The Canadians seem to have taken the idea of assisted suicide to a new level, steadily making it into an acceptable business. Those working in this profession are pushing the idea that suicide for almost any reason, not just terminal illness, is justified. Depressed? Short of the basic necessities of life? Lonely after the passing of a spouse? Outlived your savings and pension? All of those conditions and many more are acceptable to the MAID people. What’s next – bored because there are too many re-runs on television?
Those of us, including non-Catholics who believe that suicide is the ultimate mortal sin, have real problems with this. The way things are going, we might turn out to be a minority.
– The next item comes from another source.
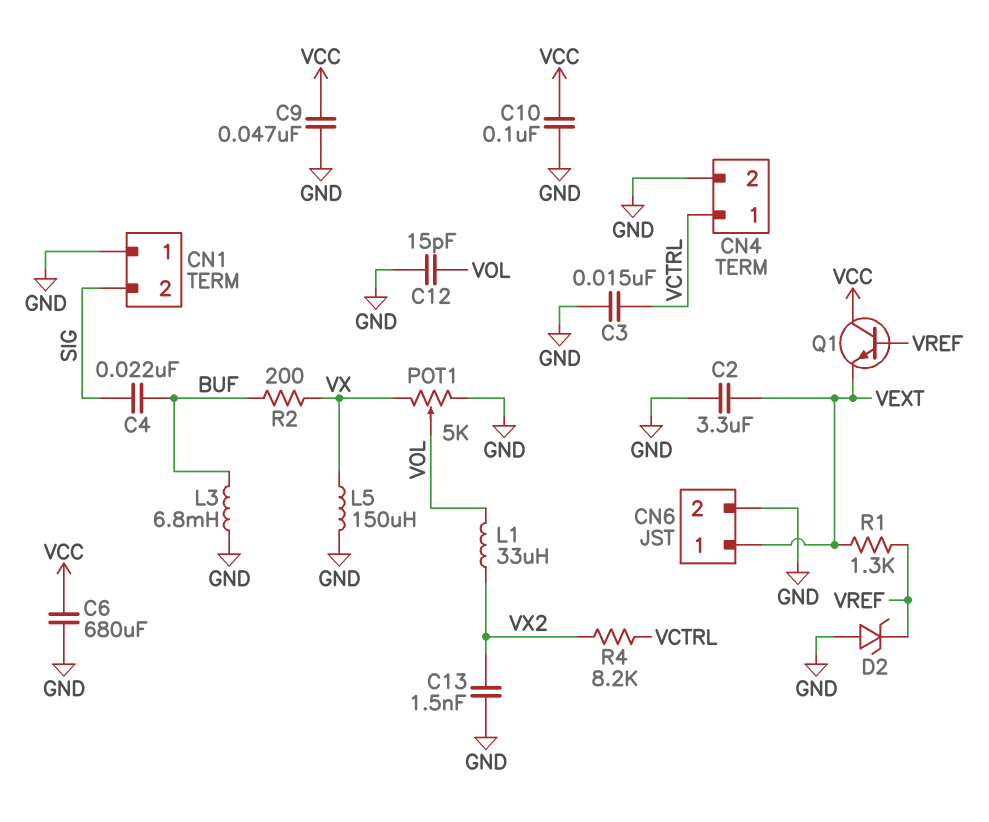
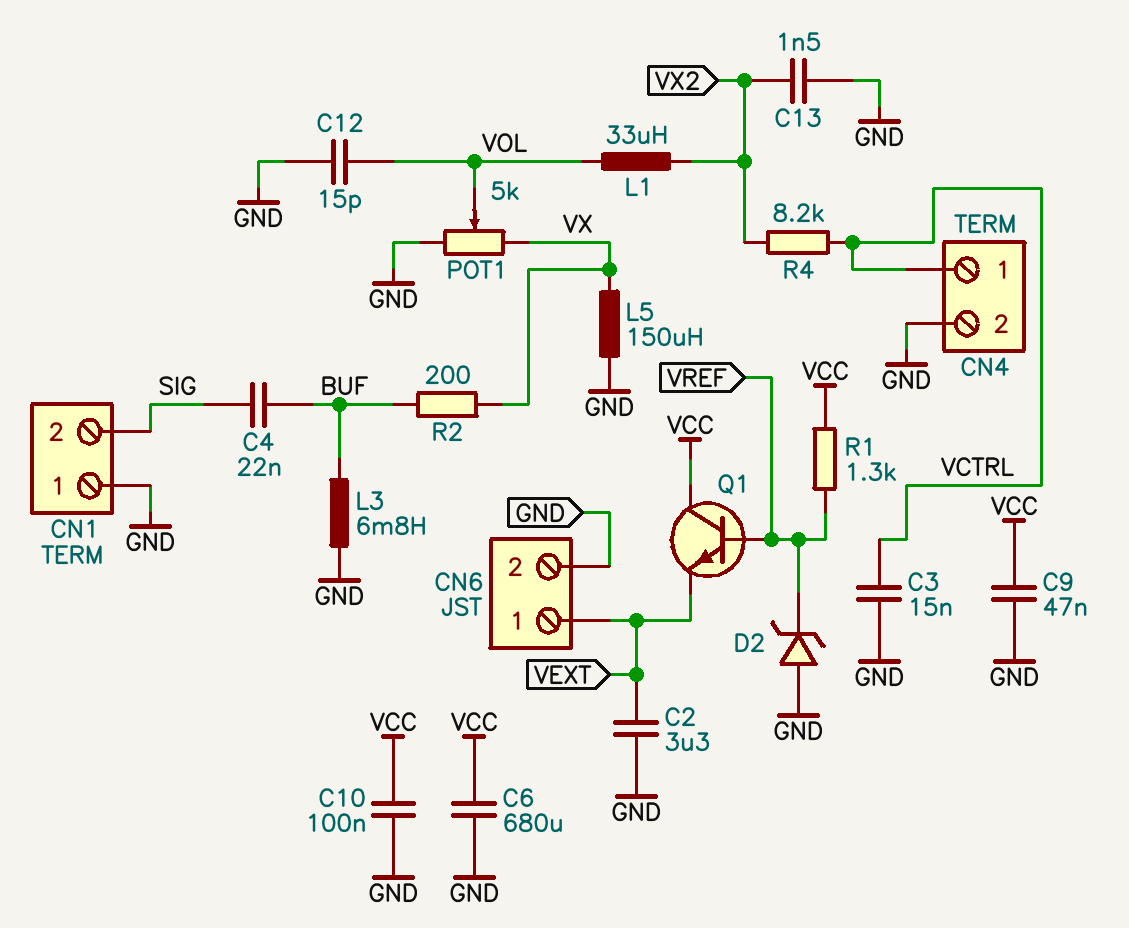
R1: 1.3k (VEXT, VREF) -> 1.3k (VCC, VREF)

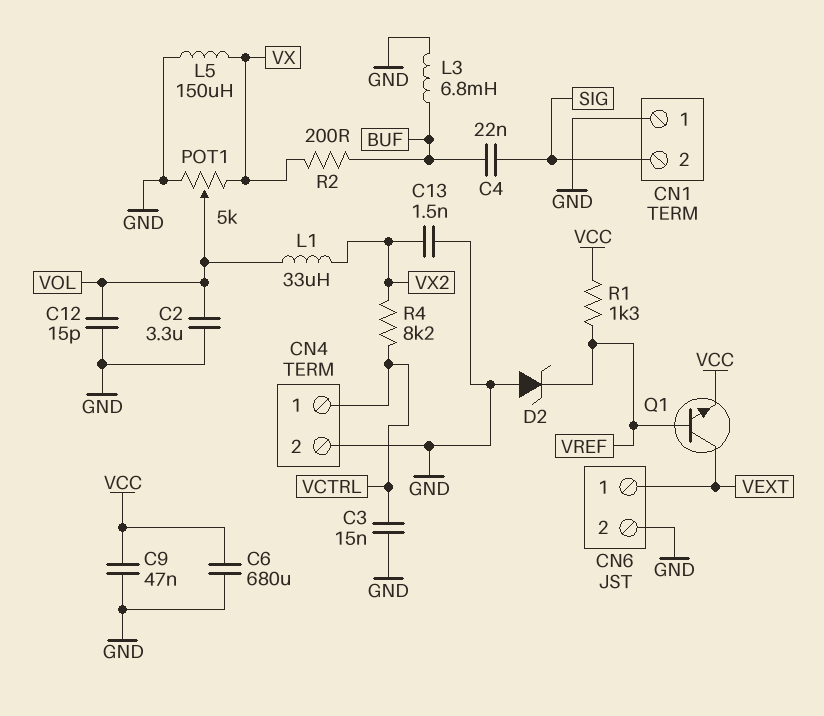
C2: 3.3uF (GND, VEXT) -> 3.3uF (GND, VOL)
C10: 100nF (GND, VCC) -> none
Q1: NPN (B VREF, C VCC, E VEXT) -> NPN (B VREF, C VEXT, E VCC)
The first problem with this casual acceptance of suicide is that it cheapens the value of life. People around the world were horrified that the Bavarian corporal and is ilk went into facilities for those with mental illness and arbitrarily euthanized them. When “Dr Jack” promoted and used his homemade suicide machine he was arrested and soon became a guest of the state. Rightfully so. Caring for the most vulnerable has always been the hallmark of civilized people.
When people choose self-inflicted death is preferable to being bullied, ridiculed or something else traumatic, society swings into action to correct the problems and reduce the number of suicides. At least, we should, but I am not certain. We seem to become increasingly blasé about mass shootings and gun violence.
As I just wrote follow the money. Dying with Dignity Canada and the whole MAID system gets money to help people end their lives. The same government that paid for Covid-19 injections to keep people alive, now helps underwrite the cost of an injection to kill. One bureaucrat even said the welfare programs would be bolstered up if they could convince more people to end their life.
That is just one step away from some bureaucrat in the third sub-basement of a government building hatching up the idea that it would be cost beneficial to knock off people rather than pay for medical care in the final months of life. Insurance companies would probably go along with the idea, too.
They already have, just not in this country – yet. The social caseworker for a former Canadian military veteran and now partially paralyzed, offered to help the patient sign in with the MAID program rather than spring for a handicap-accessible apartment. Well, that’s one way to reduce paperwork and reports: Kill them off.
There’s a double-whammy. MAID gets more financial support the more they help commit suicide, so obviously it is in their best interests to recruit volunteers. The government can save money, so the next step is to make it socially acceptable and even patriotic.
We can put up walls and fences to keep people out of this or any other country, but there is no way to stop an idea from spreading around the globe. Already, to a much lesser degree, this idea of legalized suicide has spread to several states in this country.
I keep remembering what Harriet Beecher Stowe wrote in OLDTOWN FOLKS, “when you get in a tight place and you feel you can’t hold on a minute longer, never give up, because that is the place and time the tide will turn.” She was on to something a lot better than MAID and their ilk.